§ Extracted entries
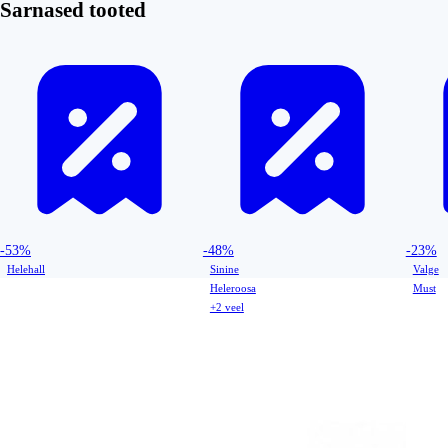
Sarnased tooted
-53%
-48%
-23%
Helehall
Sinine
Valge
Heleroosa
Must
+2 veel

§ Work to complete
The records are to be retyped in full and exactly, with no image carried over.

§ Answer box
Sarnased tooted
-53%
-48%
-23%
Helehall
Sinine
Valge
Heleroosa
Must
+2 veel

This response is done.